Ryan Jones, senior editor

January 2, 2014 at 6:27 pm 1 comment

Changes may be Coming to Alumni BOT Election

For years and years, the election for the alumni seats on Penn State’s Board of Trustees ran smoothly and under the radar. Then the Sandusky scandal happened, and among the many changes around Penn State came an exponential increase in interest in the election—more candidates, and more alumni interested in voting.

The election process has been confusing and sometimes frustrating for alumni, and the Board of Trustees office was at times overwhelmed with requests for ballots. Which is why vice president for administration Tom Poole, whose office handles the administration of the Board of Trustees, presented suggestions at Thursday’s governance and long-range planning committee to streamline the process and make it less confusing. The goal: To increase alumni participation in the election.

The committee discussion ranged beyond Poole’s suggestions (below) to a broader discussion of who should automatically receive ballots. Currently, ballots are automatically emailed to alumni who have been an Alumni Association member in the previous two years or who have donated to the university within the previous two years. Other alumni don’t receive a ballot automatically, but can get one by making a written request to the Board of Trustees office.

The committee discussed the feasibility of amending the board’s charter so that ballots would be automatically sent to any alumnus with an email address on file with the university. Committee chair Keith Eckel summed up the discussion: “I’m hearing a desire expressed by the committee to expand this as broadly as we can.”

Poole made three suggestions to improve the alumni trustee election:

—Automatically distribute ballots to anyone who requested a ballot the previous year. This would make the process easier not only for alumni, but also for the board office, which fielded 11,000 requests for ballots in each of the past two years.

—Better publicize and explain the election and nomination processes.

—Allow candidates to include their websites and social media links on their official profiles on the Board of Trustees website, something that hadn’t previously been permitted.

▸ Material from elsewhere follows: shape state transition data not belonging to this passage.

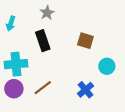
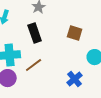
brown line: (43, 88) -> (34, 65), moved

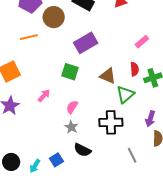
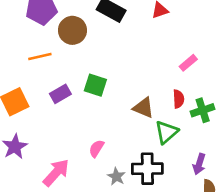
purple rectangle: (86, 43) -> (60, 94), moved, size x0.7
green square: (70, 72) -> (95, 85), moved
pink arrow: (44, 96) -> (56, 173), moved, size x1.6
gray star: (71, 127) -> (116, 177), moved

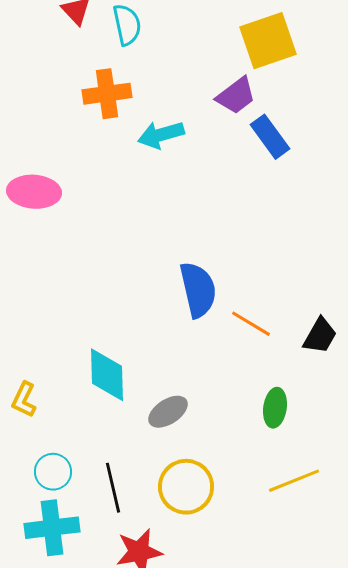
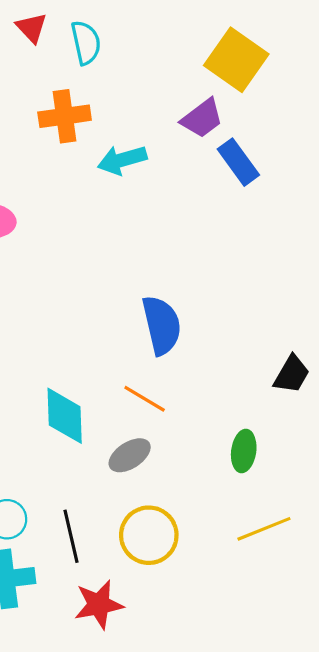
yellow square: (268, 41) -> (236, 60), turned -36
orange line: (251, 324) -> (145, 399), moved

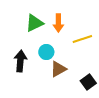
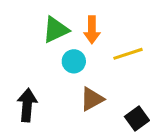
cyan circle: (46, 52) -> (74, 61), moved
black arrow: (20, 61) -> (27, 105), moved

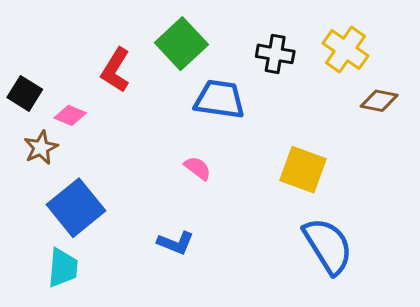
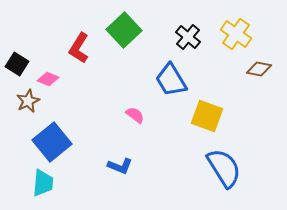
black cross: (275, 54) -> (188, 37), turned 30
blue trapezoid: (220, 99) -> (171, 80), moved, turned -129

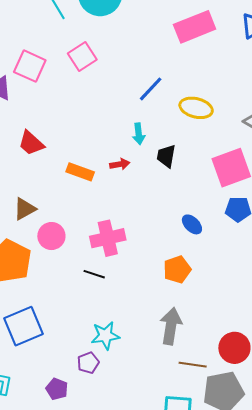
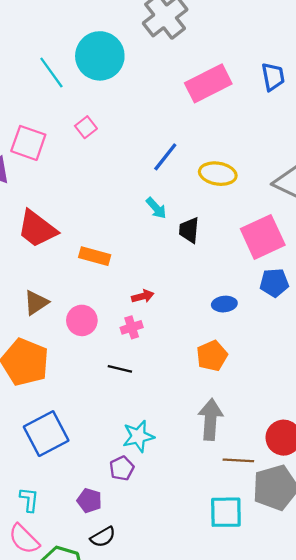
pink square: (82, 56) -> (86, 127), size x0.7
cyan arrow: (139, 134) -> (156, 208), turned -30
red trapezoid: (31, 143) -> (37, 229), size x1.4
red arrow: (120, 164) -> (143, 296), moved
blue ellipse: (192, 224) -> (224, 304), turned -45
pink circle: (51, 236) -> (82, 320), moved
pink cross: (108, 238) -> (132, 327), size x0.6

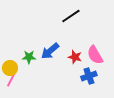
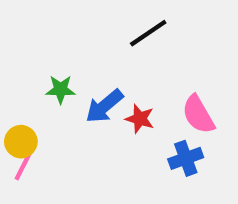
green star: (29, 57) -> (61, 89), moved
red star: (75, 57) -> (140, 119), moved

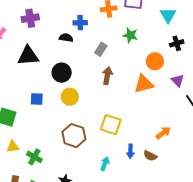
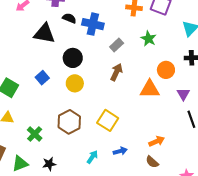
blue cross: (80, 23) -> (93, 24), moved, size x1.5
black semicircle: (66, 38) -> (69, 18), moved
blue square: (37, 99) -> (42, 78), turned 32
blue arrow: (130, 151) -> (120, 151), turned -120
brown semicircle: (150, 156) -> (152, 162), moved
green cross: (34, 157) -> (35, 134), moved

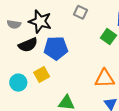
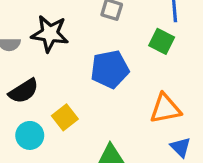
black semicircle: (28, 45) -> (24, 91), moved
blue pentagon: (56, 48) -> (110, 69), moved

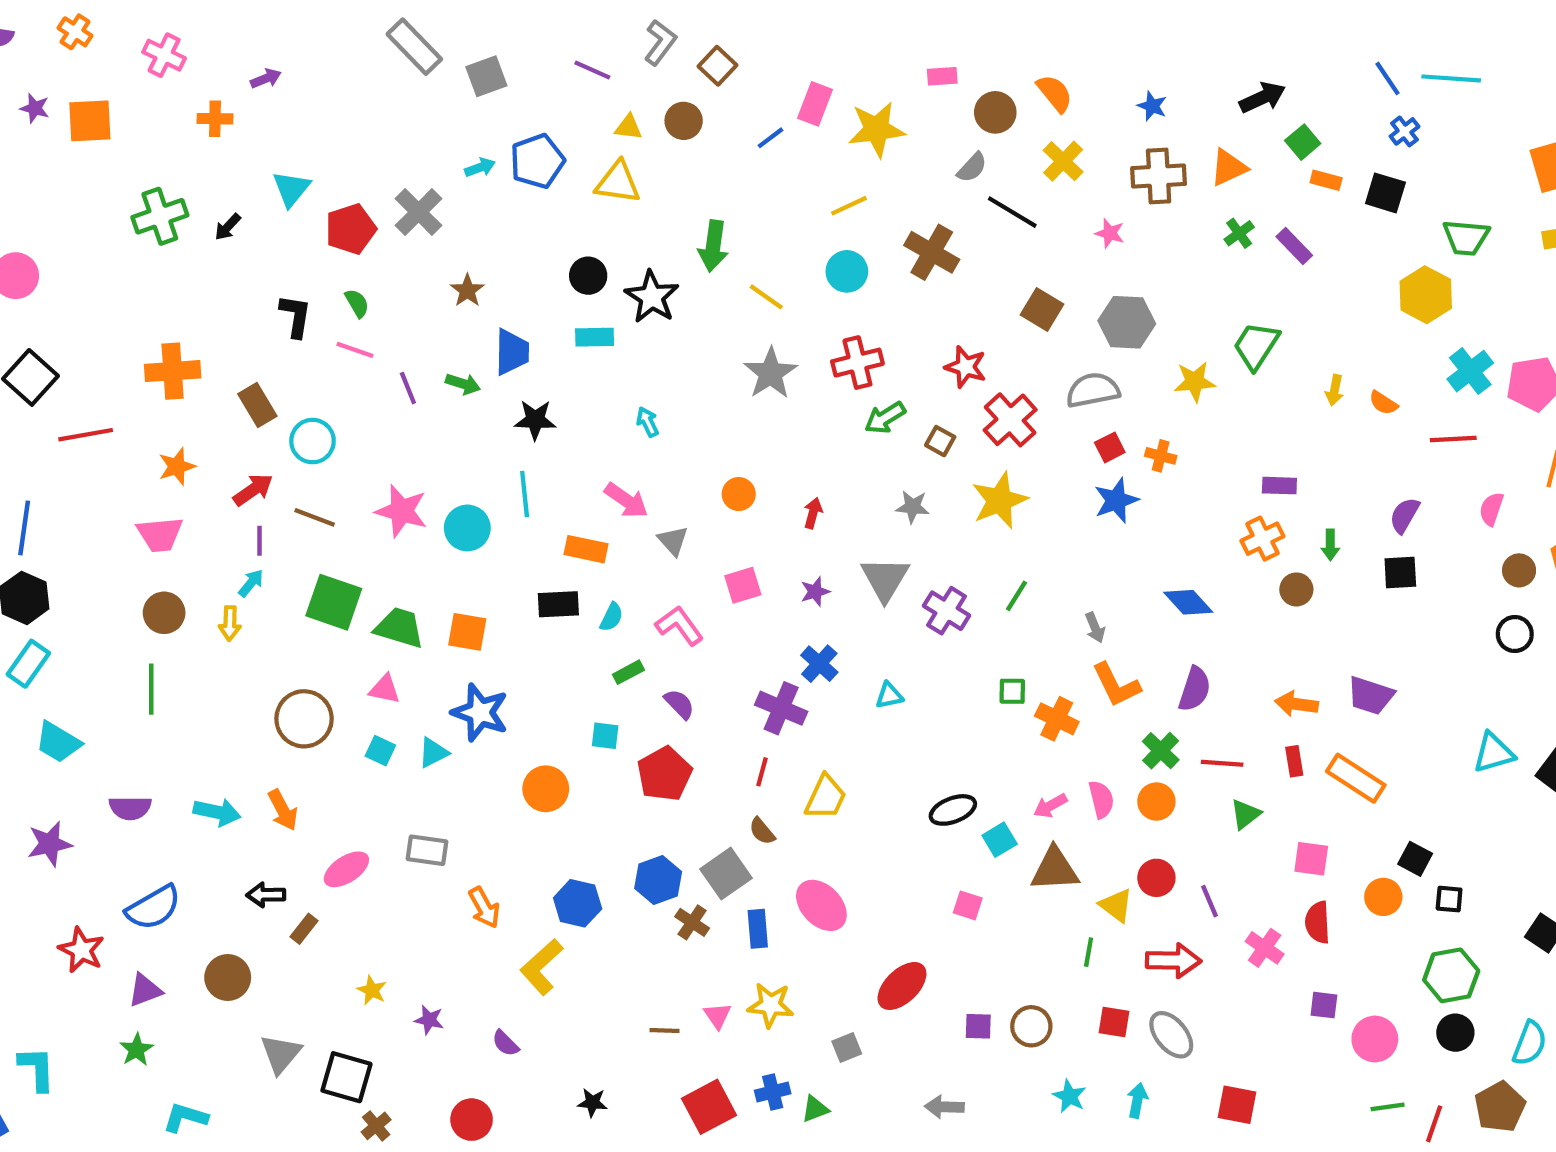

The committee didn’t need to vote on the changes, but everyone appeared to be in agreement that those improvements should go forward. The biggest discussion concerned broadening the ballot distribution to alumni who are not members of the Alumni Association, which is the group currently defined by the charter.

Frank Guadagnino ’78, an outside attorney hired by the university to consult on governance issues, said the original language in the charter likely appeared because the Alumni Association maintains the database of alumni. He said the charter could be changed, but that under the Pennsylvania Non-Profit Corporation Law, the board would need to have 10 days’ notice before a vote. While that 10-day notice is possible before the board’s next meeting in January, the nomination period for the 2014 election will have already started by then.

This prompted trustee Carl Shaffer to say, “If we can’t change the charter this year, according to all of the discussion here, then I do think we should have more discussion before we attempt to change the charter.”

Barbara Doran ’75 noted that although the nomination process starts in January, the ballots for the election aren’t distributed until April; she asked if the issue of who automatically gets ballots could be decided after the nomination process has started. Guadagnino said he believes that is possible.

One other alumni election issue came up as well: the nomination process. Doran said she has heard from alumni that needing only 50 signatures to become a candidate is too few. “Because there have been so many candidates the past two years,” she said, “it’s really hard if you want to do your due diligence to get through the candidates.”

Poole said this is another area that may need attention, but he added that changing it for 2014, when anyone planning to run for the board would have spent the past year assuming he or she needed only 50 signatures, would not be fair.

This was a particularly busy governance committee meeting—it approved a recommendation to hire Holly Gregory as a governance consultant, and there was a spirited discussion about the presidential search process. I’ll have more updates later.